Upstate News

February 24, 2006
Doretta Royer 315 464-4833

University Hospital acquires super-fast imaging system

SYRACUSE, N.Y.- University Hospital is the only hospital in the region to acquire a LightSpeed VCT, the most advanced computed tomography imaging system available from GE Healthcare. The VCT (Volume Computed Tomography), housed in University Hospital’s Emergency Department, produces 64 images in one 0.35-second rotation, providing doctors with new diagnostic power, including CT angiography and rapid tests for help in diagnosing patients with chest pain. The VCT is maintained and operated by the hospital’s Department of Radiology.

According to David Feiglin, M.D., professor and chair of the Department of Radiology, the VCT will benefit patients in several ways. “University Hospital is the only hospital in the region to have this VCT capability in its Emergency Department, giving doctors and patients immediate access to a highly powerful and accurate CAT Scan when needed,” he said. “This is particularly important for University Hospital since it is designated by the state health department as the level one trauma center for our region.”

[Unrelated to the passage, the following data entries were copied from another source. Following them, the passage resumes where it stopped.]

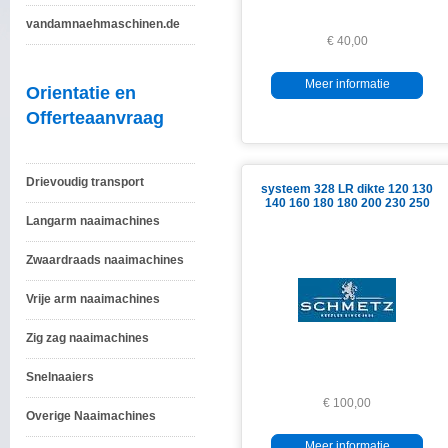
vandamnaehmaschinen.de
€ 40,00
Meer informatie
Orientatie en
Offerteaanvraag
Drievoudig transport
systeem 328 LR dikte 120 130
140 160 180 180 200 230 250
Langarm naaimachines
Zwaardraads naaimachines
Vrije arm naaimachines
Zig zag naaimachines
Snelnaaiers
€ 100,00
Overige Naaimachines
Meer informatie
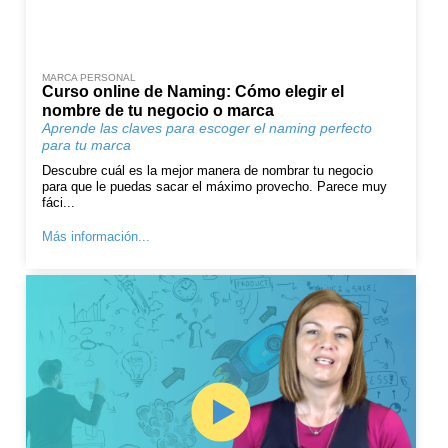
MARCA PERSONAL
Curso online de Naming: Cómo elegir el
nombre de tu negocio o marca
Aprende las claves para escoger el naming perfecto
para tu marca
Descubre cuál es la mejor manera de nombrar tu negocio
para que le puedas sacar el máximo provecho. Parece muy
fáci...
Más información...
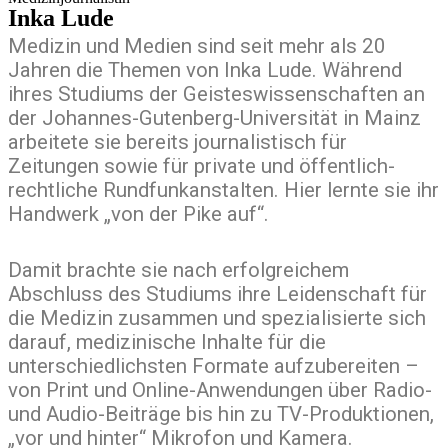
Inka Lude
Medizin und Medien sind seit mehr als 20
Jahren die Themen von Inka Lude. Während
ihres Studiums der Geisteswissenschaften an
der Johannes-Gutenberg-Universität in Mainz
arbeitete sie bereits journalistisch für
Zeitungen sowie für private und öffentlich-
rechtliche Rundfunkanstalten. Hier lernte sie ihr
Handwerk „von der Pike auf“.
Damit brachte sie nach erfolgreichem
Abschluss des Studiums ihre Leidenschaft für
die Medizin zusammen und spezialisierte sich
darauf, medizinische Inhalte für die
unterschiedlichsten Formate aufzubereiten –
von Print und Online-Anwendungen über Radio-
und Audio-Beiträge bis hin zu TV-Produktionen,
„vor und hinter“ Mikrofon und Kamera.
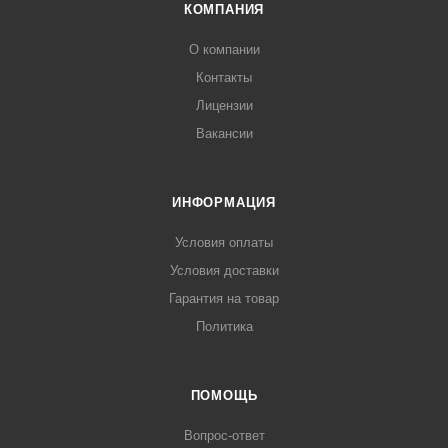
КОМПАНИЯ
О компании
Контакты
Лицензии
Вакансии
ИНФОРМАЦИЯ
Условия оплаты
Условия доставки
Гарантия на товар
Политика
ПОМОЩЬ
Вопрос-ответ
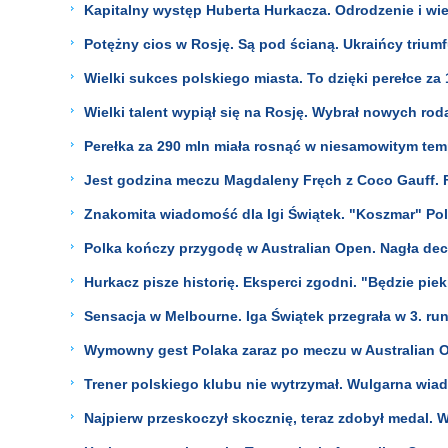
Kapitalny występ Huberta Hurkacza. Odrodzenie i wi
Potężny cios w Rosję. Są pod ścianą. Ukraińcy triumf
Wielki sukces polskiego miasta. To dzięki perełce za
Wielki talent wypiął się na Rosję. Wybrał nowych ro
Perełka za 290 mln miała rosnąć w niesamowitym temp
Jest godzina meczu Magdaleny Fręch z Coco Gauff. F
Znakomita wiadomość dla Igi Świątek. "Koszmar" Polk
Polka kończy przygodę w Australian Open. Nagła dec
Hurkacz pisze historię. Eksperci zgodni. "Będzie piek
Sensacja w Melbourne. Iga Świątek przegrała w 3. ru
Wymowny gest Polaka zaraz po meczu w Australian 
Trener polskiego klubu nie wytrzymał. Wulgarna wi
Najpierw przeskoczył skocznię, teraz zdobył medal. W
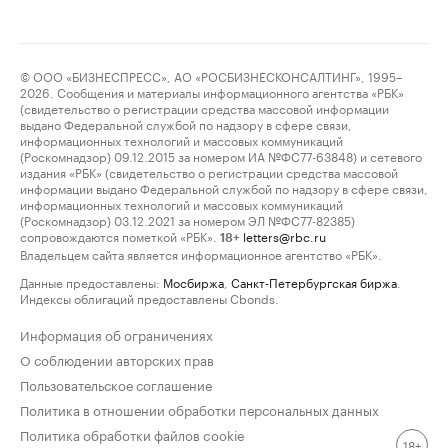
© ООО «БИЗНЕСПРЕСС», АО «РОСБИЗНЕСКОНСАЛТИНГ», 1995–
2026. Сообщения и материалы информационного агентства «РБК»
(свидетельство о регистрации средства массовой информации
выдано Федеральной службой по надзору в сфере связи,
информационных технологий и массовых коммуникаций
(Роскомнадзор) 09.12.2015 за номером ИА №ФС77-63848) и сетевого
издания «РБК» (свидетельство о регистрации средства массовой
информации выдано Федеральной службой по надзору в сфере связи,
информационных технологий и массовых коммуникаций
(Роскомнадзор) 03.12.2021 за номером ЭЛ №ФС77-82385)
сопровождаются пометкой «РБК».
letters@rbc.ru
18+
Владельцем сайта является информационное агентство «РБК».
Данные предоставлены:
Мосбиржа
,
Санкт-Петербургская биржа
.
Индексы облигаций предоставлены Cbonds.
Информация об ограничениях
О соблюдении авторских прав
Пользовательское соглашение
Политика в отношении обработки персональных данных
Политика обработки файлов cookie
18+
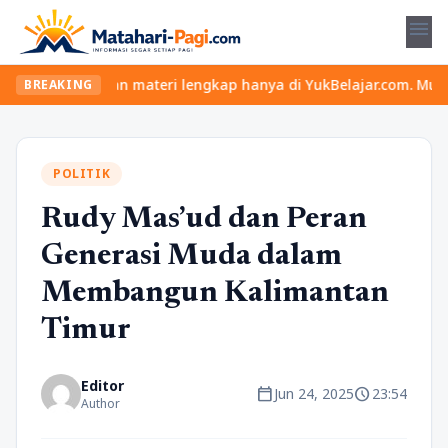
menu
s seru dan materi lengkap hanya di YukBelajar.com. Mulai langkah
BREAKING
POLITIK
Rudy Mas’ud dan Peran
Generasi Muda dalam
Membangun Kalimantan
Timur
Editor
calendar_today
schedule
Jun 24, 2025
23:54
Author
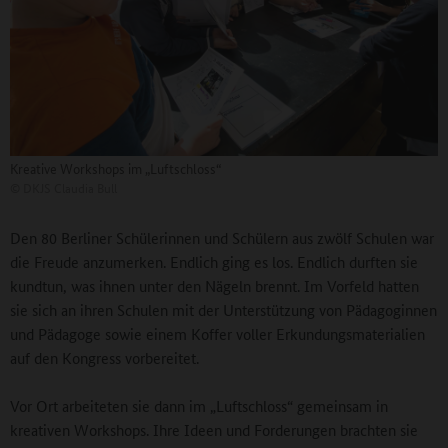
Kreative Workshops im „Luftschloss“
©
DKJS Claudia Bull
Den 80 Berliner Schülerinnen und Schülern aus zwölf Schulen war
die Freude anzumerken. Endlich ging es los. Endlich durften sie
kundtun, was ihnen unter den Nägeln brennt. Im Vorfeld hatten
sie sich an ihren Schulen mit der Unterstützung von Pädagoginnen
und Pädagoge sowie einem Koffer voller Erkundungsmaterialien
auf den Kongress vorbereitet.
Vor Ort arbeiteten sie dann im „Luftschloss“ gemeinsam in
kreativen Workshops. Ihre Ideen und Forderungen brachten sie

According to Feiglin, the VCT also brings a new era in imaging by offering doctors with an innovative way to diagnose cardiovascular disease. “We are currently using the VCT for more traumatic-related injuries,” he said. “However, within a few months, we plan to use the system to perform new and enhanced procedures such as CT coronary angiography to better evaluate patients who are suffering from chest pain.”

In this capacity, the LightSpeed VCT allows doctors to capture images of the whole heart and coronary arteries in just five heartbeats, providing clearer images of cardiovascular anatomy and a shorter breath hold for sick and elderly patients. It also gives doctors in a single fast scan the ability to rule out aortic dissection, pulmonary embolism and coronary artery disease, three of the primary causes of mortality in patients with chest pain.

Another advantage of the VCT is that it offers the speed and resolution required for rapid imaging of blood vessels in the brain. “This enables physicians to quickly diagnose a stroke and to determine the extent of damage, making a complex procedure easier and more routine for the physician,” Feiglin said.

In a single rotation, the new GE LightSpeed VCT system creates 65 high-resolution anatomical images as thin as a credit card, consequently breaking barriers in speed and accuracy of patient exams.

A Computed Tomography (CT) system, also known as a CAT Scan is a medical diagnostic tool that allows the visualization of internal structures within the human body, aiding doctors in diagnosing disease, viewing internal abnormalities and assessing the extent of trauma damage.